2. Under the proposed plan, Mutual Benefit will retain its lien. Thus, the first prong of the section 1129(b)(2)(A)(i) test is met.
3. The second prong of the test requires the determination of present value. The plan proposes to continue the original maturity of the loan, October 1, 1991. The interest would continue to accrue at the contract rate of 12%, but only 9% would be paid in the form of regular monthly payments with the remaining 3% to be paid in a lump sum at the loan's maturity. The Court must now determine whether this provides for the present value of Mutual Benefit's claim.
4. The appropriate interest rate for § 1129(b)(2)(A) analysis is a weighted average of rates charged by commercial lenders in the same market. In re Orosco, 77 B.R. 246, 252, 16 B.C.D. 272, 276 (Bkrtcy.N.D.Ca. 1987). Says another Court:
[A]n appropriate interest rate should be calculated on a case by case basis, considering such factors as the prevailing market rate for a loan of equal term to that proposed in the debtor's plan, the quality of the collateral securing the indebtedness, the credit standard of the borrower, and risk of subsequent default.
In re 360 Inns, Ltd., 76 B.R. 573 (Bkrtcy.N.D.Tex. 1987). The Courts have rejected the proposition that the debtor's bankruptcy makes it uncreditworthy so that a higher than market rate should be imposed. Orosco, 77 B.R. at 254, 16 B.C.D. at 276-277.

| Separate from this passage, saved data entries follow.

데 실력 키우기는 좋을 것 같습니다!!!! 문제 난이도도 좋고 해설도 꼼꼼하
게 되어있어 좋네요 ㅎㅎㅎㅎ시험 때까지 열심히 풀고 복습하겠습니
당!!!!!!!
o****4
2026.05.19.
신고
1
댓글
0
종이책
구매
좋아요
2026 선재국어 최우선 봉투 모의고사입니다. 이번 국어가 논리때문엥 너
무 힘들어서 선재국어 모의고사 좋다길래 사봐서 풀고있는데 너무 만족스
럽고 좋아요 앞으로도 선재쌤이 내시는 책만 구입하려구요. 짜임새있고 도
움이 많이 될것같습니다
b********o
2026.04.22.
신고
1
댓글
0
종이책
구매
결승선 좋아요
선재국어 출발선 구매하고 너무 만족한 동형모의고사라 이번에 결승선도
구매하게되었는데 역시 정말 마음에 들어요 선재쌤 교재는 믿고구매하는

A witness for the debtor testified that his survey of seven other lenders revealed that the market rate for loans of comparable size, length, nature, and debt to value ration showed a range of 8 5/8% to 9 3/4%. Since the plan provides for 9% interest on Mutual Benefit's claim, the interest rate chosen in the instant plan falls within the parameters suggested by § 1129(b)(2)(A).

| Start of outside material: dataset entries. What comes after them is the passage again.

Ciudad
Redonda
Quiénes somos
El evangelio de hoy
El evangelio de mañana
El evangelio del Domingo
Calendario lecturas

5. Mutual Benefit's position that it is entitled to the default rate of interest of 24% is expressly rejected. Mutual Benefit argues it is allowed the increase by virtue of § 506(b). Such an argument is contrary to the case law which has generally held that secured creditors are only entitled to interest at the contract rate. The allowance of the default rate of interest is appropriate only where:
(1) The creditor faces a significant risk of non-payment of its debt;
(2) There is evidence that the lower, contract rate of interest is not a prevailing market rate of interest;
(3) Where the plan calls for a long term reorganization as opposed to a relatively quick payment; and
(4) It appears that the benefits of reorganization would accrue to the equity security holders.
In re W.S. Sheppley Co., 62 B.R. 271 (Bkrtcy.N.D. Iowa 1986).
6. Mutual Benefit also argues that the amount of its secured claim should be increased to reflect the assessment of a prepayment penalty. However, in electing to foreclose upon its mortgage, Mutual Benefit accelerated the debt and thereby waives its right to the prepayment premium. Matter of LHD Realty Corp., 726 F.2d 327, 330-331 (7th Cir. 1984). It is this Court's understanding that a party is not entitled to both an acceleration of its debt and a prepayment penalty.
7. The evidence supports that the payment schedule promised by the plan will make full restitution to this creditor.
The plan may be confirmed notwithstanding the nonacceptance of the dissenting class, Mutual Benefit because it provides for the full present value of the secured claim and is in accord with § 1129(b)(2)(A). Mutual Benefit is entitled to principal, interest at the contract rate, and attorneys fees. It is not entitled to default interest or prepayment penalty.
In accordance with these findings, the Court will enter a separate order confirming debtor's plan of reorganization.